■ **SUPPLIED MATERIAL**:

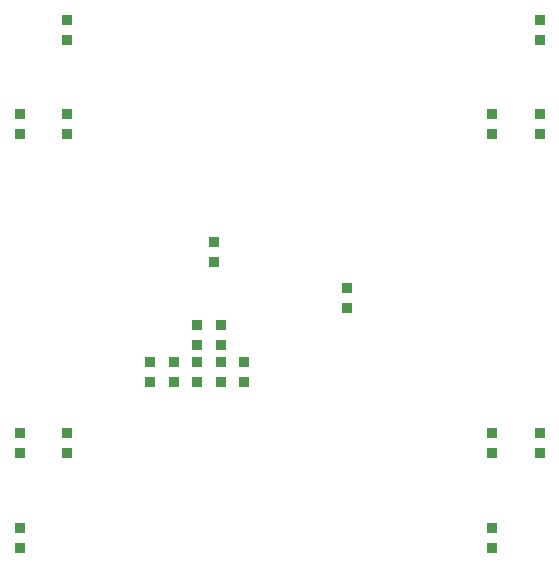
<source format=gbp>
G04*
G04 #@! TF.GenerationSoftware,Altium Limited,Altium Designer,23.4.1 (23)*
G04*
G04 Layer_Color=128*
%FSLAX44Y44*%
%MOMM*%
G71*
G04*
G04 #@! TF.SameCoordinates,68BC9408-1245-4EE3-B557-EFF58EF5A4C6*
G04*
G04*
G04 #@! TF.FilePolarity,Positive*
G04*
G01*
G75*
G04:AMPARAMS|DCode=30|XSize=0.9mm|YSize=0.8mm|CornerRadius=0.06mm|HoleSize=0mm|Usage=FLASHONLY|Rotation=270.000|XOffset=0mm|YOffset=0mm|HoleType=Round|Shape=RoundedRectangle|*
%AMROUNDEDRECTD30*
21,1,0.9000,0.6800,0,0,270.0*
21,1,0.7800,0.8000,0,0,270.0*
1,1,0.1200,-0.3400,-0.3900*
1,1,0.1200,-0.3400,0.3900*
1,1,0.1200,0.3400,0.3900*
1,1,0.1200,0.3400,-0.3900*
%
%ADD30ROUNDEDRECTD30*%
D30*
X80000Y58500D02*
D03*
Y41500D02*
D03*
Y121500D02*
D03*
Y138500D02*
D03*
X120000Y121500D02*
D03*
Y138500D02*
D03*
X480000Y408500D02*
D03*
Y391500D02*
D03*
X520000Y408500D02*
D03*
Y391500D02*
D03*
Y471500D02*
D03*
Y488500D02*
D03*
X480000Y58500D02*
D03*
Y41500D02*
D03*
X520000Y121500D02*
D03*
Y138500D02*
D03*
X480000Y121500D02*
D03*
Y138500D02*
D03*
X357000Y244500D02*
D03*
Y261500D02*
D03*
X190000Y198500D02*
D03*
Y181500D02*
D03*
X210000Y198500D02*
D03*
Y181500D02*
D03*
X230000Y198500D02*
D03*
Y181500D02*
D03*
X250000Y198500D02*
D03*
Y181500D02*
D03*
X270000Y181500D02*
D03*
Y198500D02*
D03*
X80000Y408500D02*
D03*
Y391500D02*
D03*
X120000Y408500D02*
D03*
Y391500D02*
D03*
Y471500D02*
D03*
Y488500D02*
D03*
X244000Y300500D02*
D03*
Y283500D02*
D03*
X250000Y213500D02*
D03*
Y230500D02*
D03*
X230000Y213500D02*
D03*
Y230500D02*
D03*
M02*

</source>
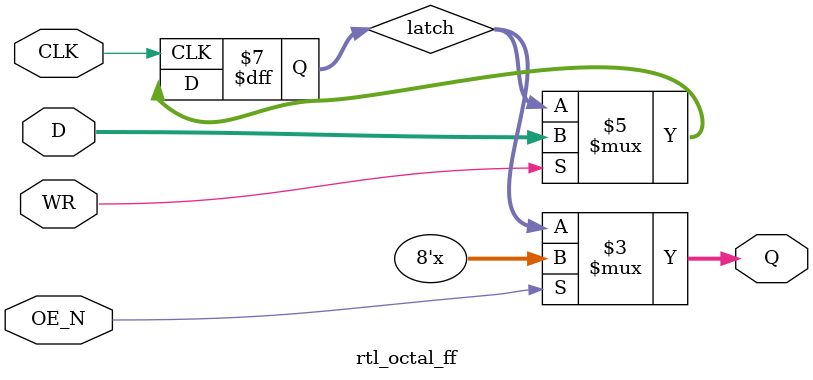
<source format=v>
module rtl_octal_ff
(
	input wire CLK,
	input wire[7:0]  D,
	output wire[7:0] Q,
    input wire OE_N,     // Output Enable (negated)
    input wire WR       // Output Enable (negated)
);

	reg[7:0] latch;
	
    always @(posedge CLK) 
    begin
        if (WR)
            latch <= D;
    end


    assign Q = !OE_N ? latch : {8{1'bz}};

    initial latch = 8'h00;

endmodule
</source>
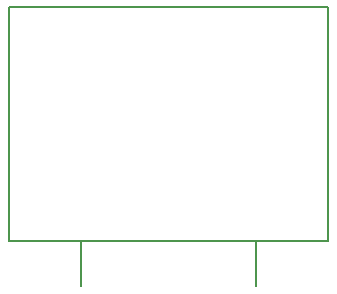
<source format=gbr>
G04 #@! TF.GenerationSoftware,KiCad,Pcbnew,(5.1.8)-1*
G04 #@! TF.CreationDate,2021-01-16T01:02:15+01:00*
G04 #@! TF.ProjectId,8bitWave Faceplate A2,38626974-5761-4766-9520-46616365706c,rev?*
G04 #@! TF.SameCoordinates,Original*
G04 #@! TF.FileFunction,OtherDrawing,Comment*
%FSLAX46Y46*%
G04 Gerber Fmt 4.6, Leading zero omitted, Abs format (unit mm)*
G04 Created by KiCad (PCBNEW (5.1.8)-1) date 2021-01-16 01:02:15*
%MOMM*%
%LPD*%
G01*
G04 APERTURE LIST*
%ADD10C,0.150000*%
G04 APERTURE END LIST*
D10*
X106835000Y-97700000D02*
X106835000Y-117500000D01*
X133835000Y-97700000D02*
X106835000Y-97700000D01*
X133835000Y-117500000D02*
X133835000Y-97700000D01*
X106835000Y-117500000D02*
X133835000Y-117500000D01*
X112935000Y-121300000D02*
X112935000Y-117500000D01*
X127735000Y-117500000D02*
X127735000Y-121300000D01*
M02*

</source>
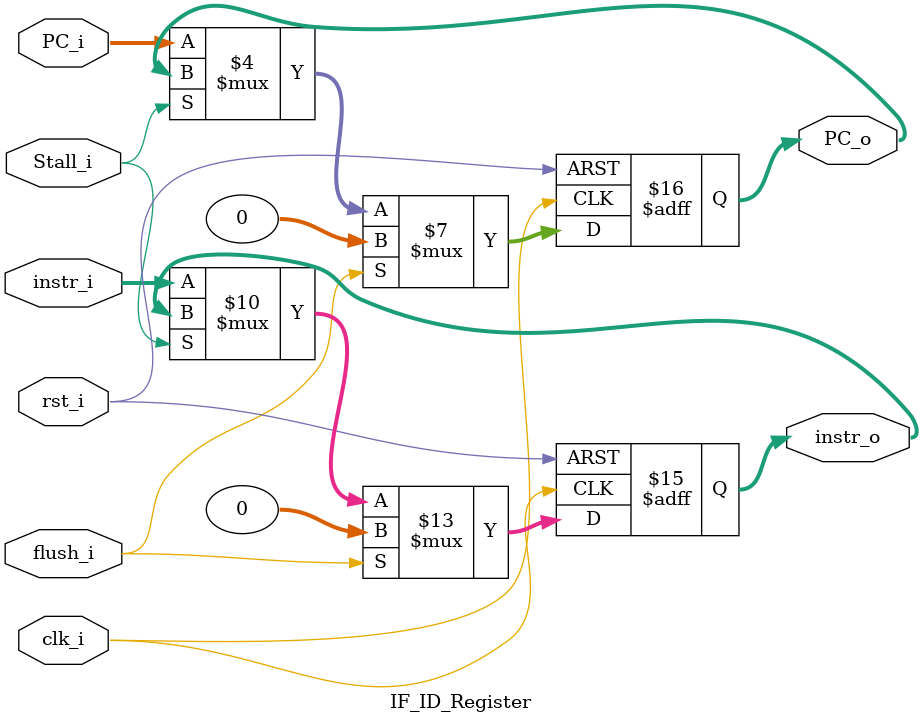
<source format=v>
module IF_ID_Register
(
    clk_i,
    rst_i,
    flush_i,
    Stall_i,
    instr_i,
    PC_i,
    instr_o,
    PC_o
);

input clk_i;
input rst_i;
input flush_i;
input Stall_i;
input [31:0] instr_i;
input [31:0] PC_i;
output [31:0] instr_o;
output [31:0] PC_o;

reg [31:0] instr_o;
reg [31:0] PC_o;

always @(posedge clk_i or negedge rst_i) begin
    if (~rst_i) begin
        instr_o <= 0;
        PC_o <= 0;
    end
    else if (flush_i) begin
        instr_o <= 0;
        PC_o <= 0;
    end
    else if (Stall_i) begin
    end
    else begin
        instr_o <= instr_i;
        PC_o <= PC_i;
    end
end


endmodule
</source>
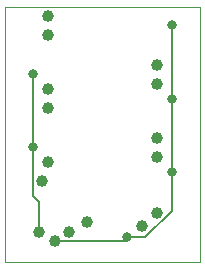
<source format=gbl>
G75*
%MOIN*%
%OFA0B0*%
%FSLAX24Y24*%
%IPPOS*%
%LPD*%
%AMOC8*
5,1,8,0,0,1.08239X$1,22.5*
%
%ADD10C,0.0000*%
%ADD11C,0.0397*%
%ADD12C,0.0317*%
%ADD13C,0.0060*%
D10*
X002392Y002517D02*
X002392Y011017D01*
X008892Y011017D01*
X008892Y002517D01*
X002392Y002517D01*
D11*
X003517Y003517D03*
X004079Y003204D03*
X004517Y003517D03*
X005142Y003829D03*
X003642Y005204D03*
X003829Y005829D03*
X003829Y007642D03*
X003829Y008267D03*
X003829Y010079D03*
X003829Y010704D03*
X007454Y009079D03*
X007454Y008454D03*
X007454Y006642D03*
X007454Y006017D03*
X007454Y004142D03*
X006954Y003704D03*
D12*
X006454Y003329D03*
X007954Y005517D03*
X007954Y007954D03*
X007954Y010392D03*
X003329Y008767D03*
X003329Y006329D03*
D13*
X003329Y004704D01*
X003517Y004517D01*
X003517Y003517D01*
X004079Y003204D02*
X006454Y003204D01*
X006454Y003329D01*
X007079Y003329D01*
X007954Y004204D01*
X007954Y005517D01*
X007954Y007954D01*
X007954Y010392D01*
X003329Y008767D02*
X003329Y006329D01*
M02*

</source>
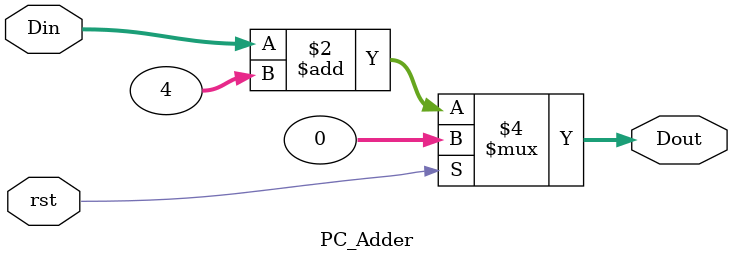
<source format=v>
`timescale 1ns / 1ps



module PC_Adder(rst,Din,Dout);
input rst;
input [31:0] Din;
output reg[31:0] Dout;

always@(*) begin
    if(rst) 
        Dout = 32'h0000;
    else
        Dout = Din + 32'h0004;//memory word is 4 bytes. 
    end

endmodule

</source>
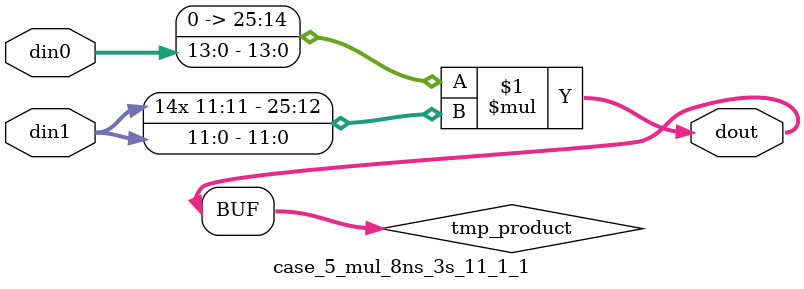
<source format=v>

`timescale 1 ns / 1 ps

 (* use_dsp = "no" *)  module case_5_mul_8ns_3s_11_1_1(din0, din1, dout);
parameter ID = 1;
parameter NUM_STAGE = 0;
parameter din0_WIDTH = 14;
parameter din1_WIDTH = 12;
parameter dout_WIDTH = 26;

input [din0_WIDTH - 1 : 0] din0; 
input [din1_WIDTH - 1 : 0] din1; 
output [dout_WIDTH - 1 : 0] dout;

wire signed [dout_WIDTH - 1 : 0] tmp_product;

























assign tmp_product = $signed({1'b0, din0}) * $signed(din1);










assign dout = tmp_product;





















endmodule

</source>
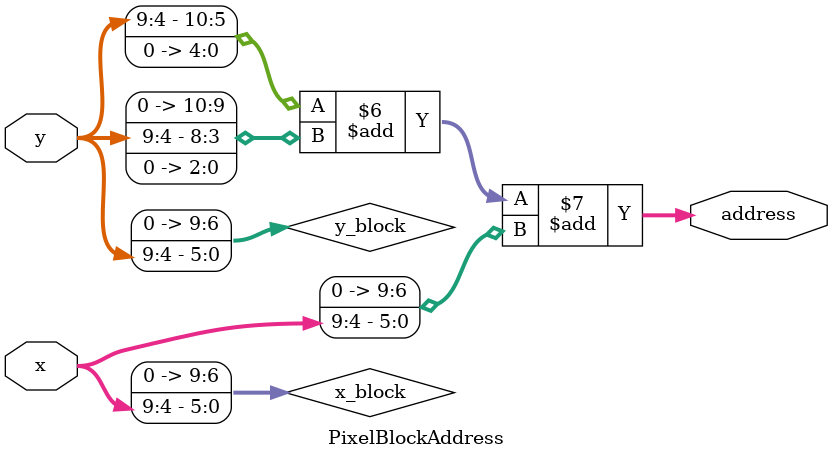
<source format=v>
`timescale 1ns / 1ps

module PixelBlockAddress(
    input [9:0] x,
    input [9:0] y,
    output reg [10:0] address
);
    // x and y blocks are the coordinates divided by the block size (16). Making the total number of blocks 40x30
    // The division by 16 is accomplished by shifting right by 4 (equivalent to divide by 16), 
    // which is a close approximation but simplifies the operation.
    wire [9:0] x_block = x >> 4;
    wire [9:0] y_block = y >> 4;

    always @(*) begin
        // The address is calculated by multiplying the y block position by the number of blocks per row (64) 
        // and adding the x block position. The multiplication by 64 is accomplished by shifting left by 6.
        address = (y_block << 5) + (y_block << 3) + x_block;
    end

endmodule

</source>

■ **WHAT YOU ARE ASKED TO DO**: In repeating the lines above, keep the wording exact and leave every picture out.

■ **WORKED SOLUTION**:
<source format=gbp>
G04*
G04 #@! TF.GenerationSoftware,Altium Limited,Altium Designer,23.4.1 (23)*
G04*
G04 Layer_Color=128*
%FSLAX44Y44*%
%MOMM*%
G71*
G04*
G04 #@! TF.SameCoordinates,68BC9408-1245-4EE3-B557-EFF58EF5A4C6*
G04*
G04*
G04 #@! TF.FilePolarity,Positive*
G04*
G01*
G75*
G04:AMPARAMS|DCode=30|XSize=0.9mm|YSize=0.8mm|CornerRadius=0.06mm|HoleSize=0mm|Usage=FLASHONLY|Rotation=270.000|XOffset=0mm|YOffset=0mm|HoleType=Round|Shape=RoundedRectangle|*
%AMROUNDEDRECTD30*
21,1,0.9000,0.6800,0,0,270.0*
21,1,0.7800,0.8000,0,0,270.0*
1,1,0.1200,-0.3400,-0.3900*
1,1,0.1200,-0.3400,0.3900*
1,1,0.1200,0.3400,0.3900*
1,1,0.1200,0.3400,-0.3900*
%
%ADD30ROUNDEDRECTD30*%
D30*
X80000Y58500D02*
D03*
Y41500D02*
D03*
Y121500D02*
D03*
Y138500D02*
D03*
X120000Y121500D02*
D03*
Y138500D02*
D03*
X480000Y408500D02*
D03*
Y391500D02*
D03*
X520000Y408500D02*
D03*
Y391500D02*
D03*
Y471500D02*
D03*
Y488500D02*
D03*
X480000Y58500D02*
D03*
Y41500D02*
D03*
X520000Y121500D02*
D03*
Y138500D02*
D03*
X480000Y121500D02*
D03*
Y138500D02*
D03*
X357000Y244500D02*
D03*
Y261500D02*
D03*
X190000Y198500D02*
D03*
Y181500D02*
D03*
X210000Y198500D02*
D03*
Y181500D02*
D03*
X230000Y198500D02*
D03*
Y181500D02*
D03*
X250000Y198500D02*
D03*
Y181500D02*
D03*
X270000Y181500D02*
D03*
Y198500D02*
D03*
X80000Y408500D02*
D03*
Y391500D02*
D03*
X120000Y408500D02*
D03*
Y391500D02*
D03*
Y471500D02*
D03*
Y488500D02*
D03*
X244000Y300500D02*
D03*
Y283500D02*
D03*
X250000Y213500D02*
D03*
Y230500D02*
D03*
X230000Y213500D02*
D03*
Y230500D02*
D03*
M02*

</source>
<source format=v>
module rtl_octal_ff
(
	input wire CLK,
	input wire[7:0]  D,
	output wire[7:0] Q,
    input wire OE_N,     // Output Enable (negated)
    input wire WR       // Output Enable (negated)
);

	reg[7:0] latch;
	
    always @(posedge CLK) 
    begin
        if (WR)
            latch <= D;
    end


    assign Q = !OE_N ? latch : {8{1'bz}};

    initial latch = 8'h00;

endmodule
</source>
<source format=gbr>
G04 #@! TF.GenerationSoftware,KiCad,Pcbnew,(5.1.8)-1*
G04 #@! TF.CreationDate,2021-01-16T01:02:15+01:00*
G04 #@! TF.ProjectId,8bitWave Faceplate A2,38626974-5761-4766-9520-46616365706c,rev?*
G04 #@! TF.SameCoordinates,Original*
G04 #@! TF.FileFunction,OtherDrawing,Comment*
%FSLAX46Y46*%
G04 Gerber Fmt 4.6, Leading zero omitted, Abs format (unit mm)*
G04 Created by KiCad (PCBNEW (5.1.8)-1) date 2021-01-16 01:02:15*
%MOMM*%
%LPD*%
G01*
G04 APERTURE LIST*
%ADD10C,0.150000*%
G04 APERTURE END LIST*
D10*
X106835000Y-97700000D02*
X106835000Y-117500000D01*
X133835000Y-97700000D02*
X106835000Y-97700000D01*
X133835000Y-117500000D02*
X133835000Y-97700000D01*
X106835000Y-117500000D02*
X133835000Y-117500000D01*
X112935000Y-121300000D02*
X112935000Y-117500000D01*
X127735000Y-117500000D02*
X127735000Y-121300000D01*
M02*

</source>
<source format=v>
module IF_ID_Register
(
    clk_i,
    rst_i,
    flush_i,
    Stall_i,
    instr_i,
    PC_i,
    instr_o,
    PC_o
);

input clk_i;
input rst_i;
input flush_i;
input Stall_i;
input [31:0] instr_i;
input [31:0] PC_i;
output [31:0] instr_o;
output [31:0] PC_o;

reg [31:0] instr_o;
reg [31:0] PC_o;

always @(posedge clk_i or negedge rst_i) begin
    if (~rst_i) begin
        instr_o <= 0;
        PC_o <= 0;
    end
    else if (flush_i) begin
        instr_o <= 0;
        PC_o <= 0;
    end
    else if (Stall_i) begin
    end
    else begin
        instr_o <= instr_i;
        PC_o <= PC_i;
    end
end


endmodule
</source>
<source format=gbl>
G75*
%MOIN*%
%OFA0B0*%
%FSLAX24Y24*%
%IPPOS*%
%LPD*%
%AMOC8*
5,1,8,0,0,1.08239X$1,22.5*
%
%ADD10C,0.0000*%
%ADD11C,0.0397*%
%ADD12C,0.0317*%
%ADD13C,0.0060*%
D10*
X002392Y002517D02*
X002392Y011017D01*
X008892Y011017D01*
X008892Y002517D01*
X002392Y002517D01*
D11*
X003517Y003517D03*
X004079Y003204D03*
X004517Y003517D03*
X005142Y003829D03*
X003642Y005204D03*
X003829Y005829D03*
X003829Y007642D03*
X003829Y008267D03*
X003829Y010079D03*
X003829Y010704D03*
X007454Y009079D03*
X007454Y008454D03*
X007454Y006642D03*
X007454Y006017D03*
X007454Y004142D03*
X006954Y003704D03*
D12*
X006454Y003329D03*
X007954Y005517D03*
X007954Y007954D03*
X007954Y010392D03*
X003329Y008767D03*
X003329Y006329D03*
D13*
X003329Y004704D01*
X003517Y004517D01*
X003517Y003517D01*
X004079Y003204D02*
X006454Y003204D01*
X006454Y003329D01*
X007079Y003329D01*
X007954Y004204D01*
X007954Y005517D01*
X007954Y007954D01*
X007954Y010392D01*
X003329Y008767D02*
X003329Y006329D01*
M02*

</source>
<source format=v>
`timescale 1ns / 1ps



module PC_Adder(rst,Din,Dout);
input rst;
input [31:0] Din;
output reg[31:0] Dout;

always@(*) begin
    if(rst) 
        Dout = 32'h0000;
    else
        Dout = Din + 32'h0004;//memory word is 4 bytes. 
    end

endmodule

</source>
<source format=v>

`timescale 1 ns / 1 ps

 (* use_dsp = "no" *)  module case_5_mul_8ns_3s_11_1_1(din0, din1, dout);
parameter ID = 1;
parameter NUM_STAGE = 0;
parameter din0_WIDTH = 14;
parameter din1_WIDTH = 12;
parameter dout_WIDTH = 26;

input [din0_WIDTH - 1 : 0] din0; 
input [din1_WIDTH - 1 : 0] din1; 
output [dout_WIDTH - 1 : 0] dout;

wire signed [dout_WIDTH - 1 : 0] tmp_product;

























assign tmp_product = $signed({1'b0, din0}) * $signed(din1);










assign dout = tmp_product;





















endmodule

</source>
<source format=v>
`timescale 1ns / 1ps

module PixelBlockAddress(
    input [9:0] x,
    input [9:0] y,
    output reg [10:0] address
);
    // x and y blocks are the coordinates divided by the block size (16). Making the total number of blocks 40x30
    // The division by 16 is accomplished by shifting right by 4 (equivalent to divide by 16), 
    // which is a close approximation but simplifies the operation.
    wire [9:0] x_block = x >> 4;
    wire [9:0] y_block = y >> 4;

    always @(*) begin
        // The address is calculated by multiplying the y block position by the number of blocks per row (64) 
        // and adding the x block position. The multiplication by 64 is accomplished by shifting left by 6.
        address = (y_block << 5) + (y_block << 3) + x_block;
    end

endmodule

</source>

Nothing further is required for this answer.